Quiet Hints, Chapter 18–"Pettiness”

February 8, 2010


Notes taken from Quiet Hints to Growing Preachers by Charles E. Jefferson, Chapter 18,"Pettiness.»

Certain vices only mar, others lacerate and kill. Not one of them kills more surely than a petty disposition.

The Christian religion is nothing if not large.

A sermon is the life-blood of a an baptized into the spirit of the Lord, and every syllable of all he utters must have in it the weight of a full-statured Christ-like man.

The Gospel from many a pulpit goes forth void because proclaimed by too small a man.

Men of ability have thrown away their influence with their people simply by the display of a pickayunish, close-fisted disposition which rendered them despicable to all who had financial dealings with them.

Not all preachers can be equally talented or equally successful, and blessed is the man who can see his brother marching grandly on in advance of him and join in the hozannas which proclaim his coronation.
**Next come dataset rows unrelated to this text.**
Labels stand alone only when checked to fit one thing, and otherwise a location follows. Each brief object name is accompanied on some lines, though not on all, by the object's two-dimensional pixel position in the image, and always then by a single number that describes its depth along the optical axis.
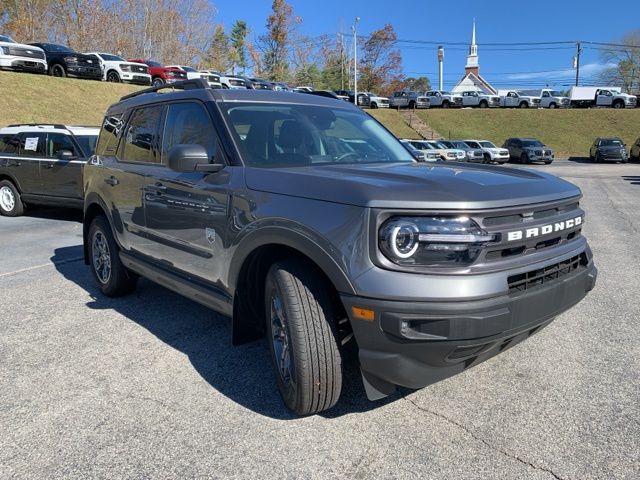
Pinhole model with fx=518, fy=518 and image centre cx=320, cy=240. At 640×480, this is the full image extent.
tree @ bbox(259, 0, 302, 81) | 61.19
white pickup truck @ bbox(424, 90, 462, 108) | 51.67
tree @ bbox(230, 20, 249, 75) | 72.75
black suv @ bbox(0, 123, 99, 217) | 9.33
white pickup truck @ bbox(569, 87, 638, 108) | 49.16
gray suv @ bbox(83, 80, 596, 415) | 2.40
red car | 31.97
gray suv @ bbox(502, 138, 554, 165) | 33.28
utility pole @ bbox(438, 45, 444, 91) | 95.34
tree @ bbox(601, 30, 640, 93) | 75.06
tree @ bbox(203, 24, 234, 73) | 66.12
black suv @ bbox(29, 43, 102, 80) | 27.69
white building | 99.31
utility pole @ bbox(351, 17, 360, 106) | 47.25
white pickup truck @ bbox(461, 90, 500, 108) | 51.50
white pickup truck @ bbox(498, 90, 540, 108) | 51.09
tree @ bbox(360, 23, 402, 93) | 67.75
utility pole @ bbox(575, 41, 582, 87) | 81.69
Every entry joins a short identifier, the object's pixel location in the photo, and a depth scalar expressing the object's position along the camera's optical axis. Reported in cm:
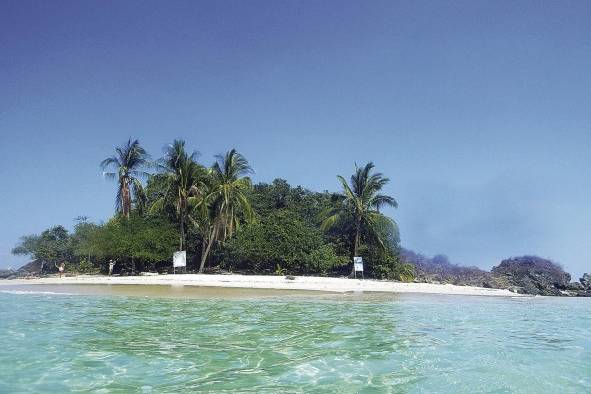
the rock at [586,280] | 2857
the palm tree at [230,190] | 3200
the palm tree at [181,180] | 3225
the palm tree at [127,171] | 3406
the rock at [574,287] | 2723
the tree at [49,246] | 3734
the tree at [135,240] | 2927
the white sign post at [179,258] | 2772
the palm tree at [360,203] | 3142
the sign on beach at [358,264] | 2644
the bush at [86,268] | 3373
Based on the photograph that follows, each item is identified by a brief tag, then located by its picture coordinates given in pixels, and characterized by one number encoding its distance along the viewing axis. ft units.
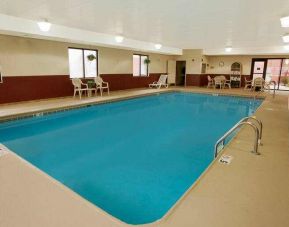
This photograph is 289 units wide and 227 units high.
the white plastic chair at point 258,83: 35.29
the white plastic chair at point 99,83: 29.07
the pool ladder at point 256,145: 8.46
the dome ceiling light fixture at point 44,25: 17.47
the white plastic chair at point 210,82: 41.66
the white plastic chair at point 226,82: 40.52
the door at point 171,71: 45.06
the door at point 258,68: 41.34
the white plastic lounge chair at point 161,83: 39.54
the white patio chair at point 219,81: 39.50
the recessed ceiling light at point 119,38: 24.70
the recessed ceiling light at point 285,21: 14.61
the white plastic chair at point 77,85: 26.10
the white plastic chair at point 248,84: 39.83
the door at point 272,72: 43.94
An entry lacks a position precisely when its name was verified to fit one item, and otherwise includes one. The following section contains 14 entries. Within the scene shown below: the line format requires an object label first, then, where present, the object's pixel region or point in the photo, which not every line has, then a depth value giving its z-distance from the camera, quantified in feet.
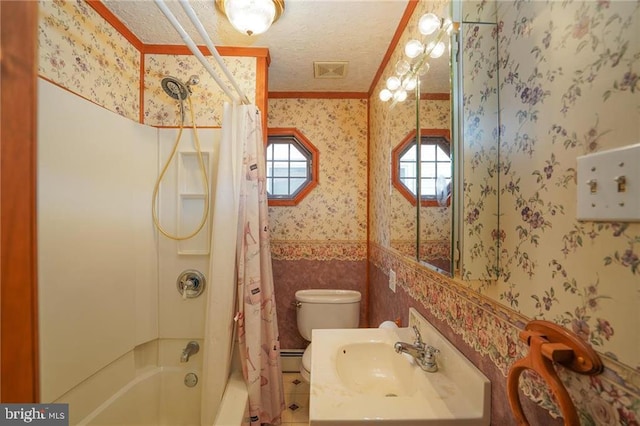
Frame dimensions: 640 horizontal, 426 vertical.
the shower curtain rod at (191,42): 2.45
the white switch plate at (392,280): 4.83
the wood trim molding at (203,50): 5.17
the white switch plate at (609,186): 1.18
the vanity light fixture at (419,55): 2.89
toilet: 6.32
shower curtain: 4.49
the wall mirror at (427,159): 2.78
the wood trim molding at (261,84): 5.24
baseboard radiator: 7.06
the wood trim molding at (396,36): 4.00
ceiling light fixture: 3.65
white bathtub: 4.19
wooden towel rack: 1.36
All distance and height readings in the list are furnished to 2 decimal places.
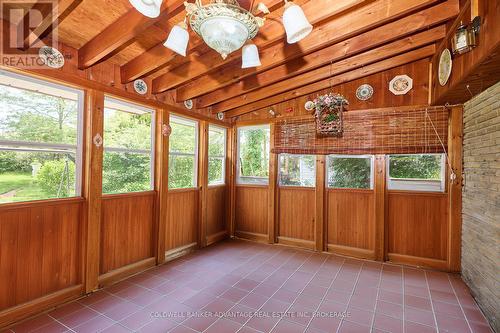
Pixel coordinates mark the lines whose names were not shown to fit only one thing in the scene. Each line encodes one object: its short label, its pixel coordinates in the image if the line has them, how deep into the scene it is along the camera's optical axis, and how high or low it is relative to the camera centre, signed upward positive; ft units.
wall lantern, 6.30 +3.45
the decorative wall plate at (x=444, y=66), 8.49 +3.61
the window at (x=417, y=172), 11.25 -0.08
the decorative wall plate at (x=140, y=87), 10.12 +3.27
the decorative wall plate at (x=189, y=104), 12.55 +3.19
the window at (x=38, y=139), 6.99 +0.82
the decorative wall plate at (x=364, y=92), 12.14 +3.73
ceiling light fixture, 4.15 +2.55
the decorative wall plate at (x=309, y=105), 13.16 +3.34
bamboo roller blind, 10.91 +1.69
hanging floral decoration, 10.39 +2.36
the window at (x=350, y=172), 12.54 -0.10
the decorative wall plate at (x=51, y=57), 7.47 +3.29
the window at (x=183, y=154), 12.16 +0.72
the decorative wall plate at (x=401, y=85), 11.38 +3.87
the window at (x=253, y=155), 15.05 +0.85
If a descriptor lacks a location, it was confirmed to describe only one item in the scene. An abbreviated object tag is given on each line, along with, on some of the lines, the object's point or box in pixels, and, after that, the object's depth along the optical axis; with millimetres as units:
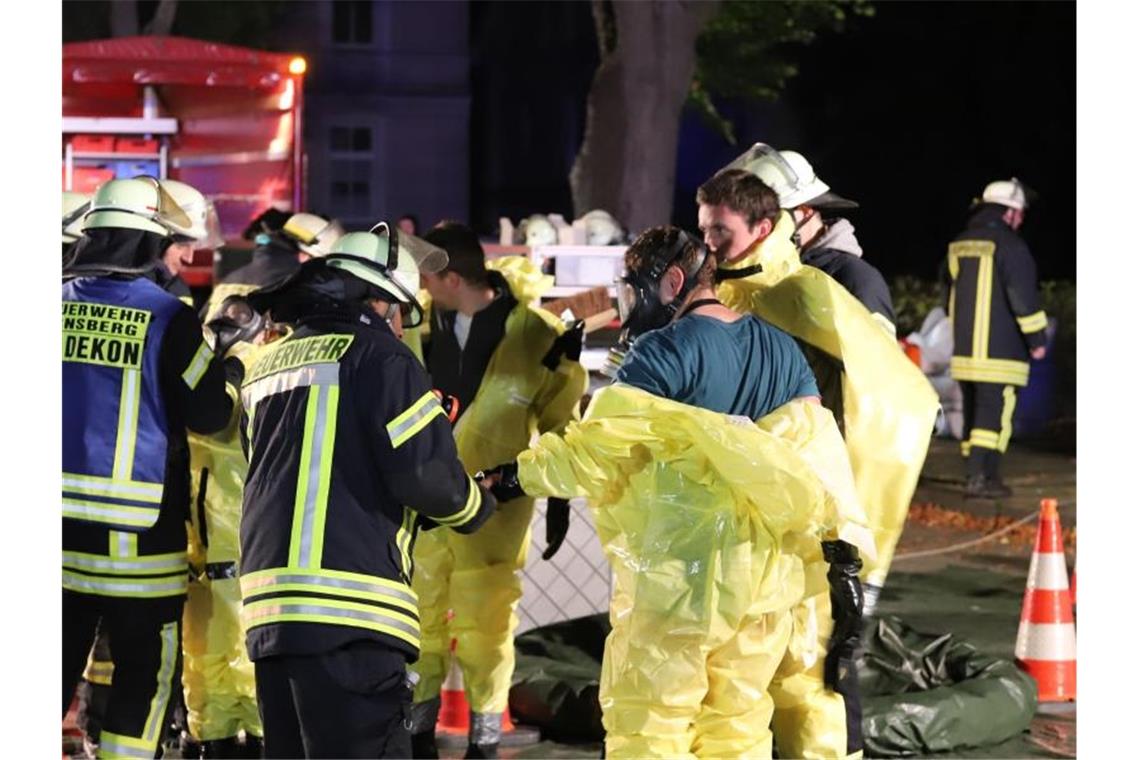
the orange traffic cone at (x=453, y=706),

Envy is a sin of weakness, and whoever is guilty of it confesses his inferiority.

This touchiness often increases with age, and men with gray hair are sometimes guilty of a crochety and morbid insistence on trifles which stirs up in sensible people both anathemas and tears.

Some men cross the dead line in the pulpit early because they become in their interior life so insufferably petty and foolish.

Of all wretched mortals none is more to be pitied than the minister of Christ who attempts to preach the gospel with a quarrel on his conscience not yet made up and an enemy on his heart not yet forgiven.

A minister of the gospel of love who has an enemy whom he is unable or unwilling to forgive ought to repent or resign.